BEETHOVEN: Piano Sonata No. 4 in E-flat Major, Op. 7; Piano Sonata No. 14 in c-sharp minor, Op. 27, No. 2 “Moonlight”; Fantasy in g minor, Op. 77; Piano Sonata No. 24 in F Sharp Major, Op. 78 – Jonathan Biss, p. – Onyx 4094, 70:43 (1/14/13) [Distr. by Naxos] ****:
Jonathan Biss continues his Beethoven Sonata cycle with his traversal, first, of the monumental E-flat Major, Op. 7 (1797), a work that distinguishes itself for its sheer girth, second only to the later Hammerklavier in mass and range of expression. It stands in its wide leaps, broken octaves, and tremolos to the classical sonata of Haydn and Mozart as the Eroica does to the conventional symphonies of its time. The aggressive and declamatory first movement yields to a pensive, searching Largo, con gran espressione in C Major of deep introspection, whose silences prove as pregnant as its thunderous step-wise chords. Biss makes the music dramatic without unduly stretching the lines to the limit, as had Michelangeli. The recorded quality of this movement (rec. 23-25 May 2012) by engineers David Frost and Silas Brown conveys a warmth and acutely sensitive pedaling quite noteworthy. Beethoven calls his third movement Allegro, unsure whether its nature be that of a scherzo or minuet. Rather than reduce the tension, its E Minor trio has Biss a-flutter and demonically minded, as a sign of the composer’s later audacities. The Rondo: Poco allegretto e grazioso again combines a leisurely, classical canter with several impassioned episodes of either potent counterpoint or emotional angst that balance against the otherwise serene figures with a deft sense of architecture. Biss plies these diverse affects with a genuine confidence and suave dramatic instinct that indicate what a young Rudolf Serkin might have bequeathed us had he so inscribed it.
For the ubiquitous “sonata quasi fantasia,” Op. 27, No. 2, the “Moonlight” Sonata, Beethoven indicates that “the entire piece must be played very delicately and without dampers.” Should the pianist keep the pedal down without interruption, the effect on the modern grand piano leaves us with dusky and exotic impressions much different than those which emerge on Beethoven’s contemporary instruments. Biss judiciously and discreetly lifts the foot off the pedal for selected harmonic shifts. Still, a somber haze hangs over the arpeggios, a liquid drama whose dynamics and textures consistently beguile. Liszt called the Allegretto “a flower between two abysses.” Biss keeps the articulation light but steady, the slight metric shifts dramatic in their own way. The terrific finale, virtually quadrupling the figures of movement one, explodes from its opening gesture, with pianist Biss seamlessly propelling the motives with relentless passion.

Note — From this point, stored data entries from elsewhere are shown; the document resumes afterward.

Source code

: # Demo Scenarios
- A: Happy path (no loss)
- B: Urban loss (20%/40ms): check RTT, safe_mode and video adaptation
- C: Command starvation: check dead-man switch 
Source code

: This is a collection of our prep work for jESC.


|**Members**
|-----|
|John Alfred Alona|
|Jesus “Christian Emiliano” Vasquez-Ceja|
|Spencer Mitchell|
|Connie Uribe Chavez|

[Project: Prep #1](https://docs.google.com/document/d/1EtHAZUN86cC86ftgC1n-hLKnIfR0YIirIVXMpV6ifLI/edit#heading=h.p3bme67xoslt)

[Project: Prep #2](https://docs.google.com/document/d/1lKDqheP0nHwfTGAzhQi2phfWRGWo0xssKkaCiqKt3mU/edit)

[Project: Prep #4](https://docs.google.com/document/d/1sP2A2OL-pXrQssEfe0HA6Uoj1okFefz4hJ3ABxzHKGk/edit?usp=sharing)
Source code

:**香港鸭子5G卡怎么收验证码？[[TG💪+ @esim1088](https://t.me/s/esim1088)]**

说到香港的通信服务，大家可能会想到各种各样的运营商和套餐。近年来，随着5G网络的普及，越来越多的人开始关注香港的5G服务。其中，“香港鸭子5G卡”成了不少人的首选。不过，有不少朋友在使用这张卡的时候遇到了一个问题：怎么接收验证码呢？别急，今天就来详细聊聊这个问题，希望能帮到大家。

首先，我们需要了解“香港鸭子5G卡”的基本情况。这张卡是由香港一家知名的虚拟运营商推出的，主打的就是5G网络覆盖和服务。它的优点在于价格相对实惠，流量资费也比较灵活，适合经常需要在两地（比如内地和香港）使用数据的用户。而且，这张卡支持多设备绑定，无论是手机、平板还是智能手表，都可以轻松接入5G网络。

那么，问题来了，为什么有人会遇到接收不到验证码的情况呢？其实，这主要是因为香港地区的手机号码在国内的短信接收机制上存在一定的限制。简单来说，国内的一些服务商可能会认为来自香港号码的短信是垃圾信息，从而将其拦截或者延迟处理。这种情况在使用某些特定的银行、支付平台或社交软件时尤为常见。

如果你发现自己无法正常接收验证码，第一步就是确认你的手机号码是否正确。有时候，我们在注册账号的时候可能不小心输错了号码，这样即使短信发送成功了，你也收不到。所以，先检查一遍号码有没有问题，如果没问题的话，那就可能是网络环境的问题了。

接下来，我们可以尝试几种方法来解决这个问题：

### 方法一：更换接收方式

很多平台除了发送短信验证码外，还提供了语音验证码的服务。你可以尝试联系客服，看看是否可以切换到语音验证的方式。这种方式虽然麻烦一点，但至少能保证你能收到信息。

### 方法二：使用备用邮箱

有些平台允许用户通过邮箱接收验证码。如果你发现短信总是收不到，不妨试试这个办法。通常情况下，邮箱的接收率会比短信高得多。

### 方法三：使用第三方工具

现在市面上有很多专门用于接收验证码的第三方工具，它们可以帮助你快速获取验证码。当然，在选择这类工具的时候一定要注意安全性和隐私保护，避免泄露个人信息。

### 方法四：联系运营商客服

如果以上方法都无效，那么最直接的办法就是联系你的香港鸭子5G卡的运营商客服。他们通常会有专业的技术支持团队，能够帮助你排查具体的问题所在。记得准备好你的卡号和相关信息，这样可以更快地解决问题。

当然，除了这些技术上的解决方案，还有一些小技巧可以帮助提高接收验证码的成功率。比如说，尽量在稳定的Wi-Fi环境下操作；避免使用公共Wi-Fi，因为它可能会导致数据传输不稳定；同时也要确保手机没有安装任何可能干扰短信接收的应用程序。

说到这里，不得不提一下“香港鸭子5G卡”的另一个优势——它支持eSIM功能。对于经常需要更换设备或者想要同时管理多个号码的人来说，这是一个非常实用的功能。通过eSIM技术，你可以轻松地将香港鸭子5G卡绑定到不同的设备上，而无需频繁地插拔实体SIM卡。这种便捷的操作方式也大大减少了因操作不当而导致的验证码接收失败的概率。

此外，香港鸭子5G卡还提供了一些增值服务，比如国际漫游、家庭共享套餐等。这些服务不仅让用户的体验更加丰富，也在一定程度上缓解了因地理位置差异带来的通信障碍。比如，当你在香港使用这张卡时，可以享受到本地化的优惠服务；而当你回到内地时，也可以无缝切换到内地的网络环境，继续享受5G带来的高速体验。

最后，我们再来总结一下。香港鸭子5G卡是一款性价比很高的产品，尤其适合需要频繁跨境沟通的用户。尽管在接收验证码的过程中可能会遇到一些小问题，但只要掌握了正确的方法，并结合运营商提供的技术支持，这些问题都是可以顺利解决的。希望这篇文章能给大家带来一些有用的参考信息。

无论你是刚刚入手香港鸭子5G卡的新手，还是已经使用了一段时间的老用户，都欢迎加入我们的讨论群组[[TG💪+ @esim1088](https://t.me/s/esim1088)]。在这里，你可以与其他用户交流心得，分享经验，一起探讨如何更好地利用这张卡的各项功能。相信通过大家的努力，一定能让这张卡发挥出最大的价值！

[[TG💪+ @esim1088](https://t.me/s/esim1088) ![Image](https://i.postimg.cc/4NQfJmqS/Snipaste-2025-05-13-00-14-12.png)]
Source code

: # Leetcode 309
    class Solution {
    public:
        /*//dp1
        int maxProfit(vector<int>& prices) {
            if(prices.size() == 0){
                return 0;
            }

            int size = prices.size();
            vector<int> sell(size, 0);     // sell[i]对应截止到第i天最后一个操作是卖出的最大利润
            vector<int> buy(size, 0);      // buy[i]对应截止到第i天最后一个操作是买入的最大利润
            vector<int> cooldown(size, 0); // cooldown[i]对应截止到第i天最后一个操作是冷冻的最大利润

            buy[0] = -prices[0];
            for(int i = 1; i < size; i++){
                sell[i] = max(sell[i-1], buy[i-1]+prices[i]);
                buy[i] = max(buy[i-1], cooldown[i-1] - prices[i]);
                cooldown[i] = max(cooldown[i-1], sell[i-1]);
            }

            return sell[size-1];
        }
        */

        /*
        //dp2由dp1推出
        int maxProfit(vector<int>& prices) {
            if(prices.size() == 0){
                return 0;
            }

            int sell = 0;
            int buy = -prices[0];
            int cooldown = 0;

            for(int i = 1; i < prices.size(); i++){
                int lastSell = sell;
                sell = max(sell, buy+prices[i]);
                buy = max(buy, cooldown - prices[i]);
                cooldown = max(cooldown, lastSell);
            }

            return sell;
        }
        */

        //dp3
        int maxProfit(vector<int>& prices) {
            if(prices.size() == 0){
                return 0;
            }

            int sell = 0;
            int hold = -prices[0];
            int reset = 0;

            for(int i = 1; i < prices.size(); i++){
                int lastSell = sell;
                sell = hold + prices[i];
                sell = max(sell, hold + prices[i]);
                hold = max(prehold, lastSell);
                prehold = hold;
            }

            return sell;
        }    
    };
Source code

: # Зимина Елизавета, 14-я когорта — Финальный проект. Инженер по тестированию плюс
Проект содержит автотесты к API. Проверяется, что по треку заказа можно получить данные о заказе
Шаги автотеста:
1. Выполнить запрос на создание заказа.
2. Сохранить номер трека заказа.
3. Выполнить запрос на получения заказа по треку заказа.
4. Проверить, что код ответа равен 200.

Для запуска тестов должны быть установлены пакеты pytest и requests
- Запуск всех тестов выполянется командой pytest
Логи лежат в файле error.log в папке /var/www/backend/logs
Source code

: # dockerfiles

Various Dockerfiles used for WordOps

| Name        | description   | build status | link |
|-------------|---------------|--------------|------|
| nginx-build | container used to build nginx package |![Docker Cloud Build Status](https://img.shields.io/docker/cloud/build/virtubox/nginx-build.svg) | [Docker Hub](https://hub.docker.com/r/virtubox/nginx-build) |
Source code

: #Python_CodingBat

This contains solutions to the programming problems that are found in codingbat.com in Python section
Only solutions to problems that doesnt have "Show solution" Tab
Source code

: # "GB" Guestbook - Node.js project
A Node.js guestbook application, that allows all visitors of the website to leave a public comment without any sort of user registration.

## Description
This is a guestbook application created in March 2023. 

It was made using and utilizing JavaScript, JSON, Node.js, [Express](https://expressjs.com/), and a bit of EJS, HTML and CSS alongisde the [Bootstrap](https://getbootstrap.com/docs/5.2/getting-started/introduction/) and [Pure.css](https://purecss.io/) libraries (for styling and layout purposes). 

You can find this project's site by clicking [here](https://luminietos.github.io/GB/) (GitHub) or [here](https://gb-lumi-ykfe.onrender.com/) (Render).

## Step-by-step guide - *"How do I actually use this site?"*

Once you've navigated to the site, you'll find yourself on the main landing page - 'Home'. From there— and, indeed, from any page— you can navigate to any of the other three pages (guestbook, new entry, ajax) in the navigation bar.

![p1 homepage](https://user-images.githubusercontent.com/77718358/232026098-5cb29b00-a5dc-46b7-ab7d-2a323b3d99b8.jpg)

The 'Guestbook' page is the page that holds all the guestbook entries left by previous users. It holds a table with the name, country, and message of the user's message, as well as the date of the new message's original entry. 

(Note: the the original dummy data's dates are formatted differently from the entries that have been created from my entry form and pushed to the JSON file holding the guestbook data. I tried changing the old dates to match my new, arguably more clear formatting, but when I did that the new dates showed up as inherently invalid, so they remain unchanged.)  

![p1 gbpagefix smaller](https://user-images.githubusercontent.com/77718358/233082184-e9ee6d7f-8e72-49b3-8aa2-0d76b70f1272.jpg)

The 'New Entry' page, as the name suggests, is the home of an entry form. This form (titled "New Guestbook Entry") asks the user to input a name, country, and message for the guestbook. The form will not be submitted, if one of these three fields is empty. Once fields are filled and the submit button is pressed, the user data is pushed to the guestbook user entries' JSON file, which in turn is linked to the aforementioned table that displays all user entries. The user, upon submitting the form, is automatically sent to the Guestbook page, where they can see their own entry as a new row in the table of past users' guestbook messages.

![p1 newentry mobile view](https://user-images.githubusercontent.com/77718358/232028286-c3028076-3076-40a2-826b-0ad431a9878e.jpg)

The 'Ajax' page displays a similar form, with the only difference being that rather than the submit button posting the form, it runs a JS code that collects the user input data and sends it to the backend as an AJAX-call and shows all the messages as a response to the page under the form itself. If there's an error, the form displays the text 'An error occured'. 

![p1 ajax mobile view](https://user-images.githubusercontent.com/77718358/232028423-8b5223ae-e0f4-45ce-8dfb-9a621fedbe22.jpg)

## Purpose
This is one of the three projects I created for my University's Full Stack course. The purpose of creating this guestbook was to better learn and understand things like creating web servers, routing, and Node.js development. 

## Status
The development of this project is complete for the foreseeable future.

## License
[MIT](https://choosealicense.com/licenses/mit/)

Beethoven’s 1809 Fantasy in G Minor, a marvelous improvisation (for Muzio Clementi) that embraces its neighbors, the Choral-Fantasy in C Minor, Op. 80 and the Sonata in F-sharp Major, Op. 78, seems wrought of a number of diverse elements, not the least of which is the stunning run with which it opens. Pianists Edwin Fischer and Rudolf Serkin found this wild but mesmerizing piece to their taste, especially since Beethoven exploits his infinite capacity for variations in its second half. Biss invests a healthy energy into his realization, percussive in the way of Serkin, but no less spirited in that we feel any number of melodic and dynamic horizons opening as he proceeds.
An amazing compression – ingenious and various – marks the Op. 78 Sonata in F-sharp Major, dedicated to Beethoven’s pupil Therese von Brunswick. Its two movements in a prickly key signature project a sunny, almost placid surface under which any number of asymmetries merge harmoniously. The pattern of the opening movement calls for alternating hands, a bravura demand on its own. The compressed sonata-form calls for a repeat of the second section, which combines development and recapitulation. Echo effects, trills, and intricate moments of counterpoint run through the fabric in a delicate but potent web. Biss executes the Allegro ma non troppo with a dervish virtuosity that still retains a sheer, pellucid surface. In this movement, he reminds me of Robert Goldsand, an artist whose lofty power never distorted the clear patina he wrought. A healthy, even rowdy, humor frolics through the second movement, with Biss executing a non-legato both piquant and feisty. The playful nature of the writing and the performance cast a brickbat at classical convention, and the sound we hear informs Nietzsche’s “shattering of idols” that gives his own philosophy that unrepentant charm.